**Problem requirements**
Copy out all of the data below word for word, keeping each line as it appears.

###

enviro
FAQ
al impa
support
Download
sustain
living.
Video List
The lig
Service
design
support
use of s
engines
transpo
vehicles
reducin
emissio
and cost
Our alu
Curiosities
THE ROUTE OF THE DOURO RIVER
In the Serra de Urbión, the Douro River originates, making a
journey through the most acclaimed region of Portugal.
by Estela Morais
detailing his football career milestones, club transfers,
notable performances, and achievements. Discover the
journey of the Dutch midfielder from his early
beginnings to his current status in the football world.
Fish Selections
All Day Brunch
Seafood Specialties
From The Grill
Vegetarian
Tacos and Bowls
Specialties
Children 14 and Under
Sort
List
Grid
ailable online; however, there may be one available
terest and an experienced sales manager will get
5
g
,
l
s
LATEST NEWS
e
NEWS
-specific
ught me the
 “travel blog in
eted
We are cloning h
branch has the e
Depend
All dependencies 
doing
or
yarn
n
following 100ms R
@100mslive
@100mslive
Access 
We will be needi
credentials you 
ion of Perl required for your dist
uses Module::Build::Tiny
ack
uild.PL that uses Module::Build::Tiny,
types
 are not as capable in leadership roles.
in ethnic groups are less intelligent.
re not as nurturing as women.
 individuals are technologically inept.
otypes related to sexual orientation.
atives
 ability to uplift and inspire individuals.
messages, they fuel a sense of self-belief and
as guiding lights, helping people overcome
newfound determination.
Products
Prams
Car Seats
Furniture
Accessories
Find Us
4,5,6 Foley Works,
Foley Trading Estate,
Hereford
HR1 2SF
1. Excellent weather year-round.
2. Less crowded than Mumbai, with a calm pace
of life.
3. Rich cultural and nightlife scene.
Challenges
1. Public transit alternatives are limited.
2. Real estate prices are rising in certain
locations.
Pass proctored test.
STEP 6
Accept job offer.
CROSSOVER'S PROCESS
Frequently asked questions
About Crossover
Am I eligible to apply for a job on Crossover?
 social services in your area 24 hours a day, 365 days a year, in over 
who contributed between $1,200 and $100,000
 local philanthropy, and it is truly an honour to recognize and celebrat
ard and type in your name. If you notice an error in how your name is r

###

**Answer space**
enviro
FAQ
al impa
support
Download
sustain
living.
Video List
The lig
Service
design
support
use of s
engines
transpo
vehicles
reducin
emissio
and cost
Our alu
Curiosities
THE ROUTE OF THE DOURO RIVER
In the Serra de Urbión, the Douro River originates, making a
journey through the most acclaimed region of Portugal.
by Estela Morais
detailing his football career milestones, club transfers,
notable performances, and achievements. Discover the
journey of the Dutch midfielder from his early
beginnings to his current status in the football world.
Fish Selections
All Day Brunch
Seafood Specialties
From The Grill
Vegetarian
Tacos and Bowls
Specialties
Children 14 and Under
Sort
List
Grid
ailable online; however, there may be one available
terest and an experienced sales manager will get
5
g
,
l
s
LATEST NEWS
e
NEWS
-specific
ught me the
 “travel blog in
eted
We are cloning h
branch has the e
Depend
All dependencies 
doing
or
yarn
n
following 100ms R
@100mslive
@100mslive
Access 
We will be needi
credentials you 
ion of Perl required for your dist
uses Module::Build::Tiny
ack
uild.PL that uses Module::Build::Tiny,
types
 are not as capable in leadership roles.
in ethnic groups are less intelligent.
re not as nurturing as women.
 individuals are technologically inept.
otypes related to sexual orientation.
atives
 ability to uplift and inspire individuals.
messages, they fuel a sense of self-belief and
as guiding lights, helping people overcome
newfound determination.
Products
Prams
Car Seats
Furniture
Accessories
Find Us
4,5,6 Foley Works,
Foley Trading Estate,
Hereford
HR1 2SF
1. Excellent weather year-round.
2. Less crowded than Mumbai, with a calm pace
of life.
3. Rich cultural and nightlife scene.
Challenges
1. Public transit alternatives are limited.
2. Real estate prices are rising in certain
locations.
Pass proctored test.
STEP 6
Accept job offer.
CROSSOVER'S PROCESS
Frequently asked questions
About Crossover
Am I eligible to apply for a job on Crossover?
 social services in your area 24 hours a day, 365 days a year, in over 
who contributed between $1,200 and $100,000
 local philanthropy, and it is truly an honour to recognize and celebrat
ard and type in your name. If you notice an error in how your name is r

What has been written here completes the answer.